Inter­view de Ionna Vautrin :

Sur le thème du bestiaire, cette desi­gner aux multiples talents (elle a dessiné des chaus­sures pour la marque Camper, des lampes pour Fosca­rini, de l’élec­tro­mé­na­ger pour Mouli­nex) a imaginé une expo­si­tion et un atelier spécia­le­ment pour les enfants. Rencontre. Par Blan­dine Dauvi­laire.

En quoi consiste votre métier ?

Je suis desi­gner indus­triel, je dessine des objets qui sont fabriqués en série et s’adressent à un grand nombre de personnes.

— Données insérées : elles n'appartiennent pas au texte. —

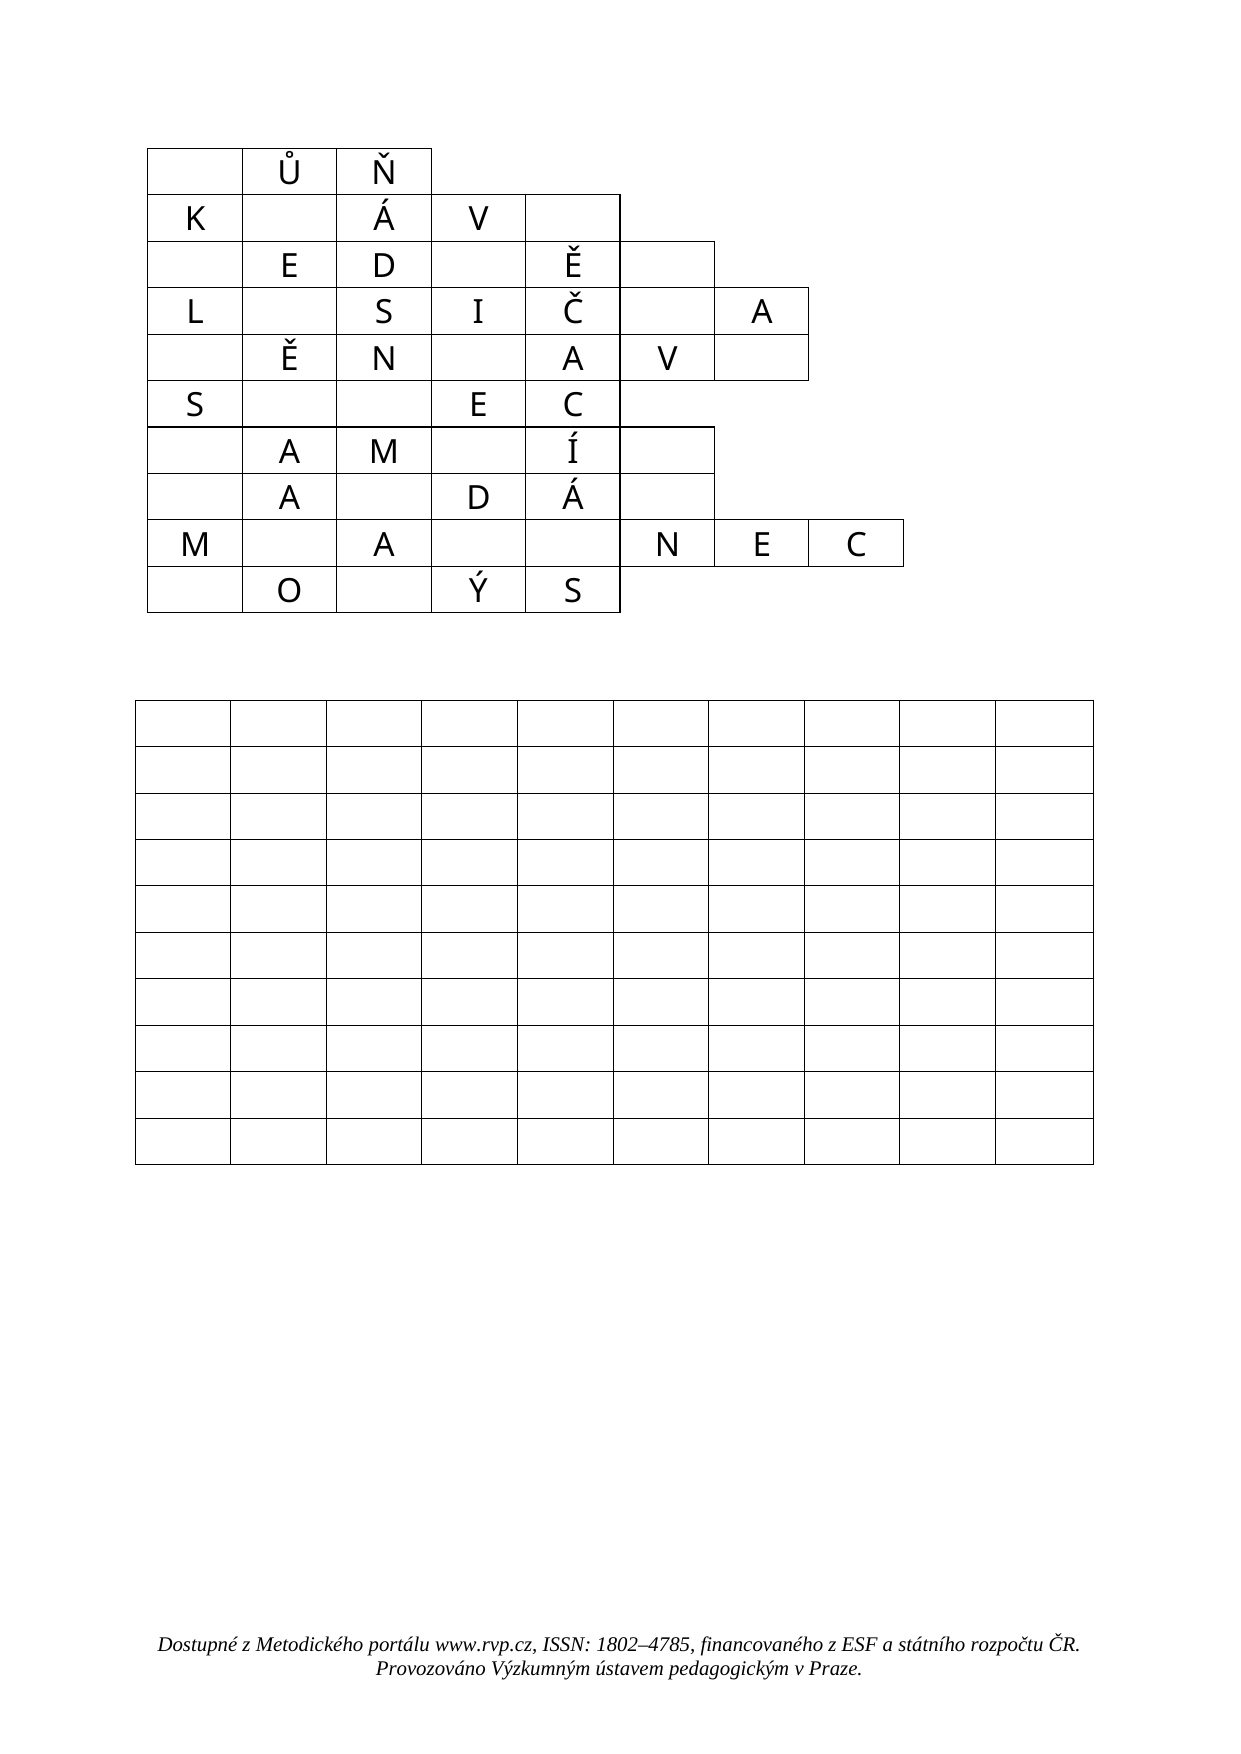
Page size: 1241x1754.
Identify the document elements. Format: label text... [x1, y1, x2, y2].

Quelles sont les quali­tés requises pour exer­cer ce métier ?
Il faut être créa­tif, tech­nique, savoir s’adres­ser à la fois aux ingé­nieurs et aux gens du marke­ting, être un commu­niquant et parler aux autres, c’est un métier très complet.

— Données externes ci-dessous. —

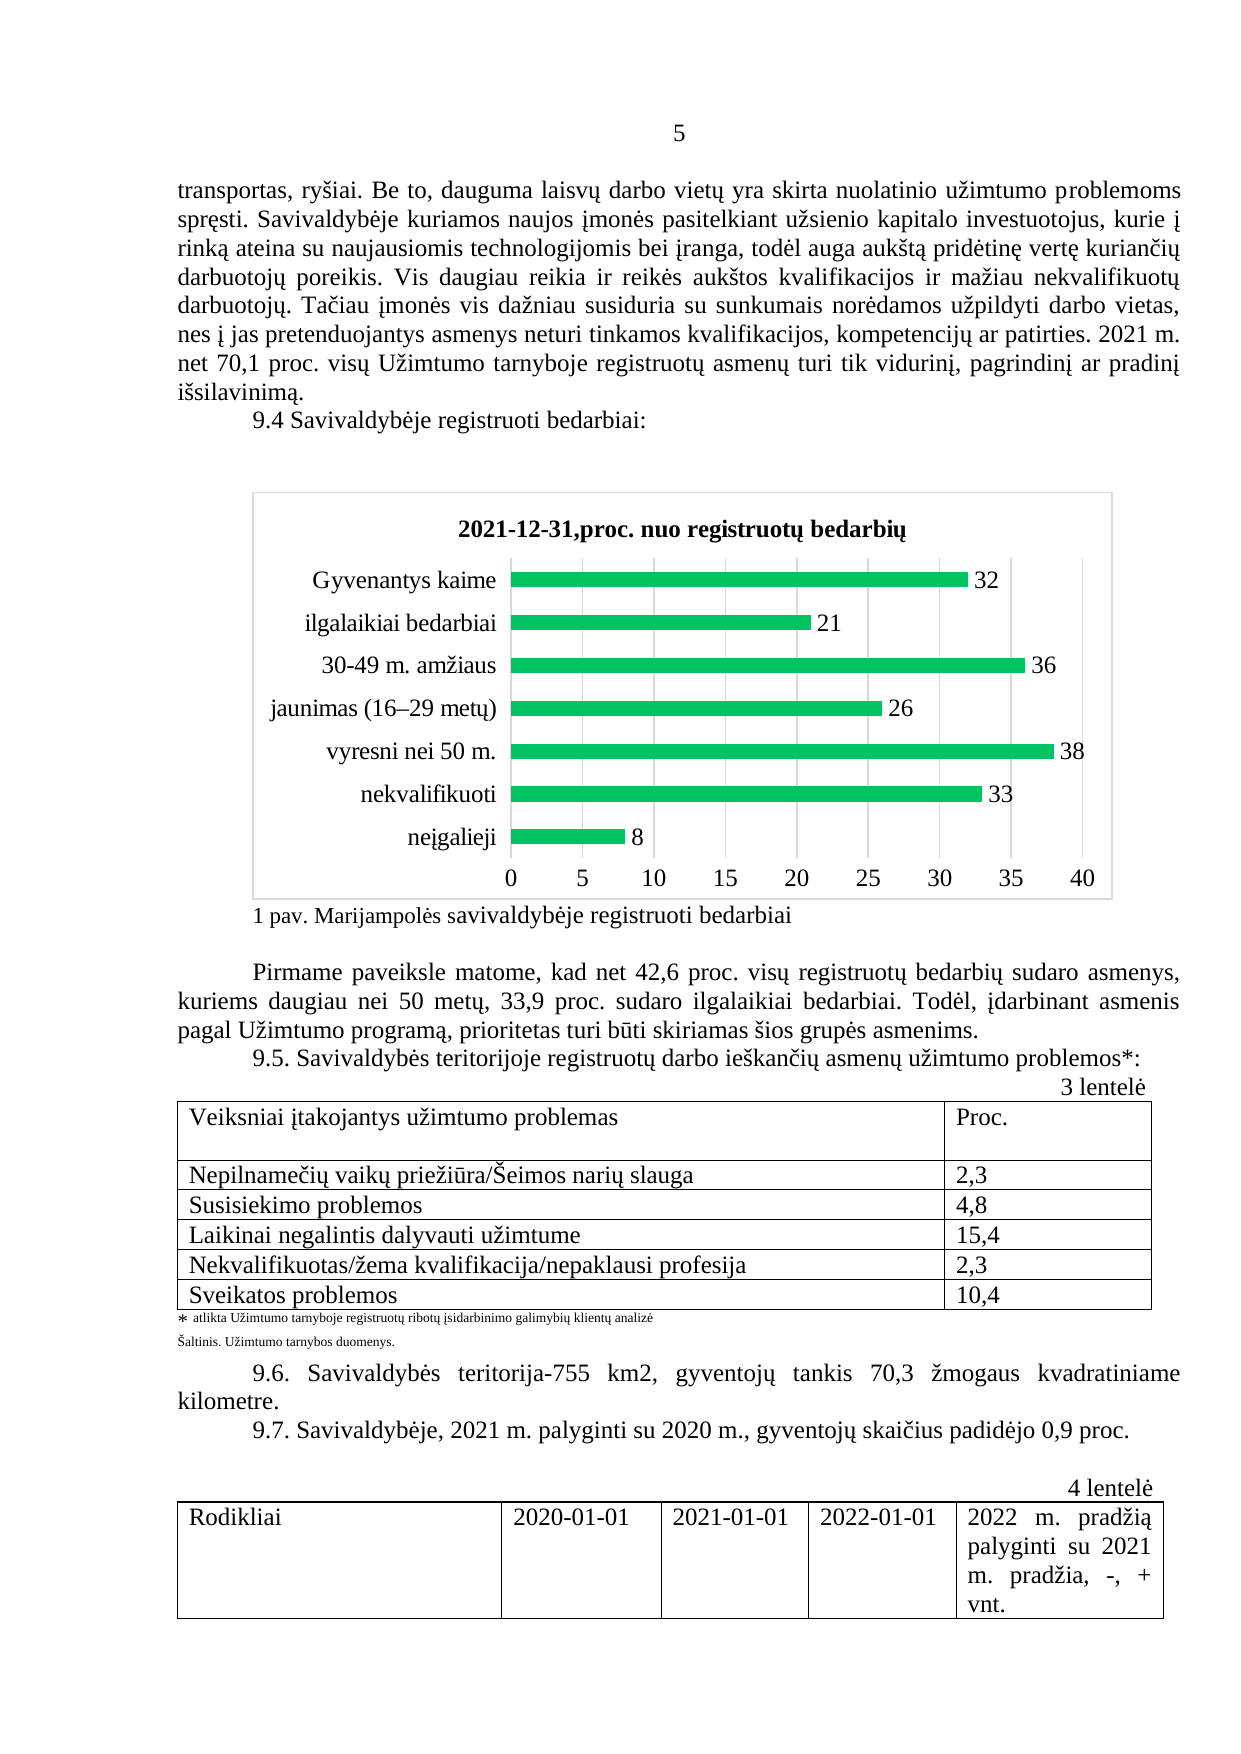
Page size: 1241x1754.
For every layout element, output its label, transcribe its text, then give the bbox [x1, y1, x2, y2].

table_cell Nekvalifikuotas/žema kvalifikacija/nepaklausi profesija [178, 1250, 944, 1279]
table_cell Nepilnamečių vaikų priežiūra/Šeimos narių slauga [178, 1161, 944, 1189]
table_cell 2,3 [945, 1250, 1151, 1279]
table_cell Laikinai negalintis dalyvauti užimtume [178, 1220, 944, 1249]
table_header 2022-01-01 [809, 1503, 956, 1617]
text 9.4 Savivaldybėje registruoti bedarbiai: [177, 406, 1181, 434]
text 3 lentelė [177, 1072, 1196, 1101]
text Šaltinis. Užimtumo tarnybos duomenys. [177, 1333, 1181, 1358]
table_cell 2,3 [945, 1161, 1151, 1189]
table_cell Susisiekimo problemos [178, 1190, 944, 1219]
table_header Proc. [945, 1102, 1151, 1159]
text 9.5. Savivaldybės teritorijoje registruotų darbo ieškančių asmenų užimtumo problemos*: [177, 1043, 1181, 1072]
table_header 2020-01-01 [502, 1503, 661, 1617]
table_cell Sveikatos problemos [178, 1280, 944, 1308]
text * atlikta Užimtumo tarnyboje registruotų ribotų įsidarbinimo galimybių klientų analizė [177, 1309, 1181, 1333]
table_cell 4,8 [945, 1190, 1151, 1219]
text Pirmame paveiksle matome, kad net 42,6 proc. visų registruotų bedarbių sudaro asmenys, kuriems daugiau nei 50 metų, 33,9 proc. sudaro ilgalaikiai bedarbiai. Todėl, įdarbinant asmenis pagal Užimtumo programą, prioritetas turi būti skiriamas šios grupės asmenims. [177, 957, 1181, 1043]
text transportas, ryšiai. Be to, dauguma laisvų darbo vietų yra skirta nuolatinio užimtumo problemoms spręsti. Savivaldybėje kuriamos naujos įmonės pasitelkiant užsienio kapitalo investuotojus, kurie į rinką ateina su naujausiomis technologijomis bei įranga, todėl auga aukštą pridėtinę vertę kuriančių darbuotojų poreikis. Vis daugiau reikia ir reikės aukštos kvalifikacijos ir mažiau nekvalifikuotų darbuotojų. Tačiau įmonės vis dažniau susiduria su sunkumais norėdamos užpildyti darbo vietas, nes į jas pretenduojantys asmenys neturi tinkamos kvalifikacijos, kompetencijų ar patirties. 2021 m. net 70,1 proc. visų Užimtumo tarnyboje registruotų asmenų turi tik vidurinį, pagrindinį ar pradinį išsilavinimą. [177, 176, 1181, 406]
table_header Rodikliai [178, 1503, 501, 1617]
table_header Veiksniai įtakojantys užimtumo problemas [178, 1102, 944, 1159]
text 1 pav. Marijampolės savivaldybėje registruoti bedarbiai [177, 900, 1181, 928]
table_header 2021-01-01 [662, 1503, 808, 1617]
table_cell 15,4 [945, 1220, 1151, 1249]
text 9.6. Savivaldybės teritorija-755 km2, gyventojų tankis 70,3 žmogaus kvadratiniame kilometre. [177, 1358, 1181, 1415]
table_cell 10,4 [945, 1280, 1151, 1308]
text 9.7. Savivaldybėje, 2021 m. palyginti su 2020 m., gyventojų skaičius padidėjo 0,9 proc. [177, 1415, 1181, 1444]
text 4 lentelė [290, 1473, 1181, 1501]
table_header 2022 m. pradžią palyginti su 2021 m. pradžia, -, + vnt. [957, 1503, 1163, 1617]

Pour la bien­nale de Saint-Étienne, vous êtes commis­saire de l’ex­po­si­tion Le Bestiaire, de quoi s’agit-il ?
C’est une expo­si­tion dédiée à l’uni­vers de l’en­fant, elle présente une collec­tion de 14 dégui­se­ments en papier kraft séri­gra­phié qui sont illus­trés par une équipe de desi­gners, graphistes, photo­graphes, comme Malika Favre, Les Graphiquants, Twice ou Felipe Ribon. Chacun des artistes a raconté une histoire autour de l’ani­mal qu’il a choisi pour son dégui­se­ment. Paral­lè­le­ment à ce labo­ra­toire anima­lier se déroule un atelier où les enfants de 6 à 12 ans peuvent dessi­ner leur propre animal sur un costume vierge. On leur donne des clés graphiques (morpho­lo­gie des animaux, type de pelage, etc.) et à partir de là, ils créent leur propre bestiaire et peuvent se dégui­ser. C’est une sorte de carna­val anima­lier puisqu’on lâche ensuite tous les petits animaux dans la bien­nale.
L’idée est aussi de rendre cette collec­tion de dégui­se­ments vivante en la faisant éditer pour qu’elle devienne acces­sible à tous. Les grands pour­ront même s’en servir d’af­fiche.

Quel lien faites-vous entre beauté et design ?
Pour l’ex­po­si­tion, je pars du postu­lat que peu importe qu’on soit beau ou terri­fiant, gentil ou méchant, on peut deve­nir qui on veut grâce au dégui­se­ment. Le design est censé embel­lir notre envi­ron­ne­ment, c’est intrin­sèque au métier.

Quels sont vos projets ?
Je travaille actuel­le­ment sur un mobile de mouettes et une collec­tion de lumi­naires pour l’édi­teur Mous­tache, un fauteuil pour la marque Sancal et sur des brosses avec Andrée Jardin. Mon rêve serait d’avoir la liberté de travailler dans plein de champs d’ap­pli­ca­tion diffé­rents en mon nom propre.

Quel est l’objet design que vous auriez aimé créer ?
Le puzzle Sedici animali d’Enzo Mari édité par Danese, où chaque pièce en bois est un animal. Tous les animaux peuvent être encas­trés les uns dans les autres à plat ou à la verti­cale, c’est beau.